Но телефон Мэй был отключен, что само по себе довольно странно. Разница с Ванкувером, кажется, целых десять часов, следовательно, у нее там только час ночи, так рано Мэй не ложится. Впрочем, ладно, пусть дрыхнет, имеет полное право, разговор подождет до вечера, мне правда не позарез, просто хотел отвлечься от всего, что со мной тут вот прямо сейчас происходит, от этих диких скачков между сокрушительной скорбью и дурацкой эйфорией первой невинной влюбленности, от морского ветра, вот прямо сейчас утихшего, но вряд ли надолго, от голосов в голове. Не вышло. Досадно, но может быть все равно к лучшему, это пойму потом.

В Старом городе совершенно неожиданно для себя заблудился – насколько может заблудиться человек, которому не надо к определенному сроку попасть в какую-то конкретную точку. Просто довольно странно себя чувствовал, узнавая все улицы и переулки, все разноцветные домики – с каждым мог бы сейчас поздороваться по имени, если бы у зданий были имена – и при этом постоянно путаясь в направлениях, совершенно не понимая, каким образом знакомые фрагменты связаны между собой, тщетно пытаясь хоть немного удалиться от Домской площади и возвращаясь на нее снова и снова, в какой бы переулок ни свернул.
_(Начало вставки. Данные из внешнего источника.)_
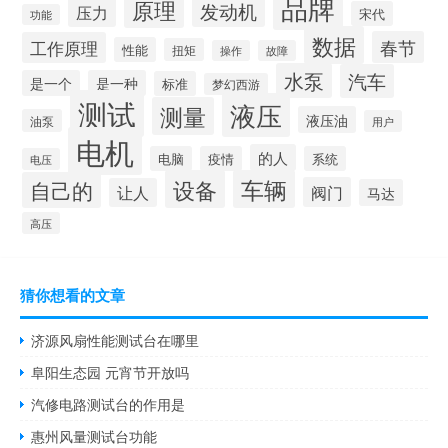
品牌
原理
发动机
压力
宋代
功能
数据
春节
工作原理
性能
扭矩
操作
故障
水泵
汽车
是一个
是一种
标准
梦幻西游
测试
液压
测量
液压油
油泵
用户
电机
的人
电脑
疫情
系统
电压
设备
车辆
自己的
阀门
让人
马达
高压
猜你想看的文章
济源风扇性能测试台在哪里
阜阳生态园 元宵节开放吗
汽修电路测试台的作用是
惠州风量测试台功能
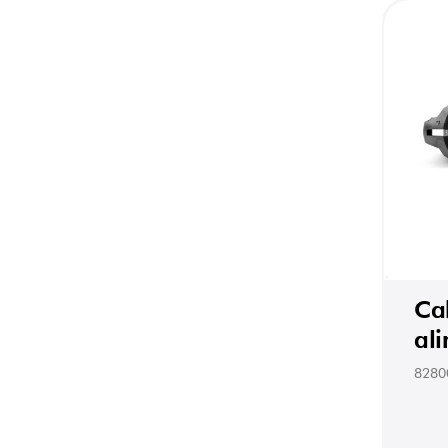
Ca
al
8280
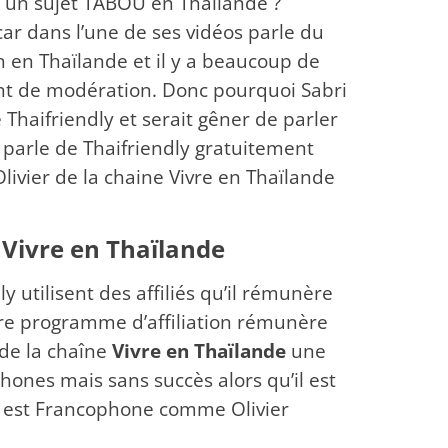
il un sujet TABOU en Thaïlande ?
ar dans l’une de ses vidéos parle du
un en Thaïlande et il y a beaucoup de
iment de modération. Donc pourquoi Sabri
e Thaifriendly et serait gêner de parler
l parle de Thaifriendly gratuitement
ivier de la chaine Vivre en Thaïlande
e Vivre en Thaïlande
ly utilisent des affiliés qu’il rémunère
tre programme d’affiliation rémunère
 de la chaîne
Vivre en Thaïlande
une
ones mais sans succès alors qu’il est
ite est Francophone comme Olivier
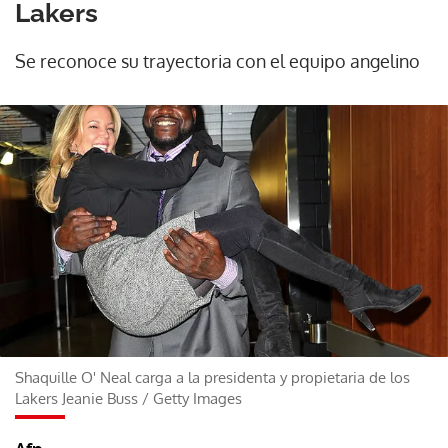
Lakers
Se reconoce su trayectoria con el equipo angelino
Shaquille O' Neal carga a la presidenta y propietaria de los
Lakers Jeanie Buss
/
Getty Images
Старый город в Риге и так-то невелик, а когда не можешь вырваться за пределы нескольких словно бы заколдованных кварталов, начинает казаться, что тебя заперли в очень симпатичной тюрьме, где к твоим услугам нарядные фасады, кафе и сувенирные лавки, чайки, цветы, пивные, гладкие уличные коты и подкармливающие их нарядные старушки с фарфоровыми лицами, но все это только иллюзия гостеприимства, выйти на волю тебе не дадут.

Глупость, конечно, кому ты тут нужен – тебя запирать. Просто острый приступ топографического кретинизма на почве бессонной ночи и стресса, то есть горя, огромного облегчения, любви и тоски, твою кровь наверняка можно продавать в злачных местах как легкий наркотик, столько в ней сейчас содержится разных удивительных веществ, старательно выработанных организмом просто для того, чтобы пережить этот день, который – внимание, сюрприз! – строго говоря, только начинается. До обратного самолета еще столько времени, что проще сказать себе, будто ни самолета, ни дома, куда, теоретически, можно будет вернуться уже нынешней ночью, на самом деле, нет. И оставить надежду.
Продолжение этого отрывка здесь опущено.